Collected data:
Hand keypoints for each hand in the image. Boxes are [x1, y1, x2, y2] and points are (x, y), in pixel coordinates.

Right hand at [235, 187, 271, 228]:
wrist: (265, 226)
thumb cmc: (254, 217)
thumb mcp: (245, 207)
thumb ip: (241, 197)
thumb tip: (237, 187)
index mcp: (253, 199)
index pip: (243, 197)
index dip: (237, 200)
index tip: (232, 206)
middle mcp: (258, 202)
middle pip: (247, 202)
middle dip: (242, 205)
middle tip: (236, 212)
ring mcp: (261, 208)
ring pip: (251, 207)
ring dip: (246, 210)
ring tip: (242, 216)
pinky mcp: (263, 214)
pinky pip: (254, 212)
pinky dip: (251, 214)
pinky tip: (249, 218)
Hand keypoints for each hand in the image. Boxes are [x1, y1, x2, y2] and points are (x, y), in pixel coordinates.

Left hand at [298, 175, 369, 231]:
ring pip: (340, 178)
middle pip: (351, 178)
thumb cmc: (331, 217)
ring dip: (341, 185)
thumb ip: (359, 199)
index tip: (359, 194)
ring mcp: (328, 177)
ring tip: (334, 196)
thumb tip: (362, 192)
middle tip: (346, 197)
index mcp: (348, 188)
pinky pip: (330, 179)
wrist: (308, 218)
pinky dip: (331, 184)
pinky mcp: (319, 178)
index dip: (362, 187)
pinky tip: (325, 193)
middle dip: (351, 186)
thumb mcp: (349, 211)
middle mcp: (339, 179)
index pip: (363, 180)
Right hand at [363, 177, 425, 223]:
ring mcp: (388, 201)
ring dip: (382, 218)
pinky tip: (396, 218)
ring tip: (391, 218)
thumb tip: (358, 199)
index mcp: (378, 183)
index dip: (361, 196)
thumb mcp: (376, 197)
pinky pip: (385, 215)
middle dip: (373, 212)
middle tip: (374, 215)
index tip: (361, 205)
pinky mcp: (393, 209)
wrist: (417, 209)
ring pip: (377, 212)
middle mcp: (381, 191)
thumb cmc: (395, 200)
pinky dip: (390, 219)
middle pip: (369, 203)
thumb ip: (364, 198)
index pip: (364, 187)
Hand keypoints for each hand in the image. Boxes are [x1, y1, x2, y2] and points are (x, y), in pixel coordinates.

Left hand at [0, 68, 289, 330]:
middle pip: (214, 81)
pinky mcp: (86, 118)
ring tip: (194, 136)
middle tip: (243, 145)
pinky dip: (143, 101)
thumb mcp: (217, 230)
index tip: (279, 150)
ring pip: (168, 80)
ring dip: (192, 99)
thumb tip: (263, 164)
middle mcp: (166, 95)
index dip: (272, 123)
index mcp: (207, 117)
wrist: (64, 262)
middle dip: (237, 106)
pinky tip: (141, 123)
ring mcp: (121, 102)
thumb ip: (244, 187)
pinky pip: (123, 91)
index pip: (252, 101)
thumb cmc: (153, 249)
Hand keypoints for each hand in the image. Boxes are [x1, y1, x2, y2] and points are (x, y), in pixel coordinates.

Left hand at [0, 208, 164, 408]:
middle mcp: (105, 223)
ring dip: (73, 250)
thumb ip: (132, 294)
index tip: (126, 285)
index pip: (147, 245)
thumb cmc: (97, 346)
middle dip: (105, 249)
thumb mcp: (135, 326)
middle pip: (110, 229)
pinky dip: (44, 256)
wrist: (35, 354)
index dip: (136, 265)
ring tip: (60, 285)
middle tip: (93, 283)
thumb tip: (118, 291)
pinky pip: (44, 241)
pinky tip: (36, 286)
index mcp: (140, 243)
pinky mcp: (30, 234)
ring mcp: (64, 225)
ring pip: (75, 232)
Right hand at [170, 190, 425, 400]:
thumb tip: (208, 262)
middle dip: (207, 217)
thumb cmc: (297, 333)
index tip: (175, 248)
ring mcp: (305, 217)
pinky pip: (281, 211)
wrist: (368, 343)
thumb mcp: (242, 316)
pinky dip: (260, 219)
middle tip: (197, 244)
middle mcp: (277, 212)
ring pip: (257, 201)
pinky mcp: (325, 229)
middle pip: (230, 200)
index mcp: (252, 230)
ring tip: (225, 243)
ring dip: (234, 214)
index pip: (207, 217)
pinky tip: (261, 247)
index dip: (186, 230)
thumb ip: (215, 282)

** PROBLEM **
A precise copy of all the records is needed.

** RESULT OF THE TASK **
Hand keypoints for each hand in the image. Boxes are [x1, y1, x2, y2] and points are (x, y), in pixel coordinates.

Right hand at [235, 187, 271, 228]:
wrist: (265, 226)
thumb cmc: (254, 217)
thumb mcp: (245, 207)
thumb ip: (241, 197)
thumb tip: (237, 187)
index mcp: (253, 199)
index pip: (243, 197)
index dip: (237, 200)
index tip: (232, 206)
middle mcp: (258, 202)
middle pip: (247, 202)
middle dip: (242, 205)
middle tip: (236, 212)
ring mcp: (261, 208)
ring pip: (251, 207)
ring dip: (246, 210)
ring tip: (242, 216)
pinky mcp: (263, 214)
pinky pip: (254, 212)
pinky dip: (251, 214)
pinky tip: (249, 218)
Hand keypoints for each hand in the image. Boxes are [x1, y1, x2, y2] and points are (x, y), in pixel coordinates.

Left hand at [298, 175, 369, 231]:
ring pip: (340, 178)
middle pip: (351, 178)
thumb cmc: (331, 217)
ring dip: (341, 185)
thumb ip: (359, 199)
index tip: (359, 194)
ring mcp: (328, 177)
ring tip: (334, 196)
thumb tip: (362, 192)
middle tip: (346, 197)
index mcp: (348, 188)
pinky pip: (330, 179)
wrist: (308, 218)
pinky dip: (331, 184)
pinky mcp: (319, 178)
index dip: (362, 187)
pinky tip: (325, 193)
middle dip: (351, 186)
thumb mcp: (349, 211)
middle mcp: (339, 179)
index pip: (363, 180)
Right hand at [363, 177, 425, 223]:
ring mcp: (388, 201)
ring dip: (382, 218)
pinky tip: (396, 218)
ring tip: (391, 218)
thumb tip: (358, 199)
index mcp: (378, 183)
index dip: (361, 196)
thumb mcp: (376, 197)
pinky pip: (385, 215)
middle dip: (373, 212)
middle tip: (374, 215)
index tip: (361, 205)
pinky mcp: (393, 209)
wrist: (417, 209)
ring pip: (377, 212)
middle mcp: (381, 191)
thumb cmc: (395, 200)
pinky dip: (390, 219)
middle pip: (369, 203)
thumb ip: (364, 198)
index pip: (364, 187)
Hand keypoints for each hand in the image. Boxes are [x1, y1, x2, y2] and points are (x, y), in pixel coordinates.

Left hand at [0, 68, 289, 330]:
middle pip: (214, 81)
pinky mcp: (86, 118)
ring tip: (194, 136)
middle tip: (243, 145)
pinky dip: (143, 101)
thumb mcp: (217, 230)
index tip: (279, 150)
ring pip: (168, 80)
ring dip: (192, 99)
thumb tip: (263, 164)
middle mcp: (166, 95)
index dip: (272, 123)
index mcp: (207, 117)
wrist: (64, 262)
middle dip: (237, 106)
pinky tip: (141, 123)
ring mcp: (121, 102)
thumb ip: (244, 187)
pinky pip: (123, 91)
index pip: (252, 101)
thumb cmc: (153, 249)
Hand keypoints for each hand in the image. Boxes are [x1, y1, x2, y2] and points are (x, y), in pixel coordinates.

Left hand at [0, 208, 164, 408]:
middle mcp: (105, 223)
ring dip: (73, 250)
thumb ip: (132, 294)
index tip: (126, 285)
index pip: (147, 245)
thumb cmc: (97, 346)
middle dip: (105, 249)
thumb mcp: (135, 326)
middle pip: (110, 229)
pinky dip: (44, 256)
wrist: (35, 354)
index dip: (136, 265)
ring tip: (60, 285)
middle tip: (93, 283)
thumb tip: (118, 291)
pinky pip: (44, 241)
pinky tip: (36, 286)
index mcp: (140, 243)
pinky mcp: (30, 234)
ring mcp: (64, 225)
ring pip: (75, 232)
Right hand at [170, 190, 425, 400]:
thumb tip: (208, 262)
middle dip: (207, 217)
thumb cmc: (297, 333)
index tip: (175, 248)
ring mcp: (305, 217)
pinky pip: (281, 211)
wrist: (368, 343)
thumb mcp: (242, 316)
pinky dip: (260, 219)
middle tip: (197, 244)
middle mcp: (277, 212)
ring pip: (257, 201)
pinky mcp: (325, 229)
middle pip: (230, 200)
index mcp: (252, 230)
ring tip: (225, 243)
ring dip: (234, 214)
index pip: (207, 217)
pinky tip: (261, 247)
index dip: (186, 230)
thumb ip: (215, 282)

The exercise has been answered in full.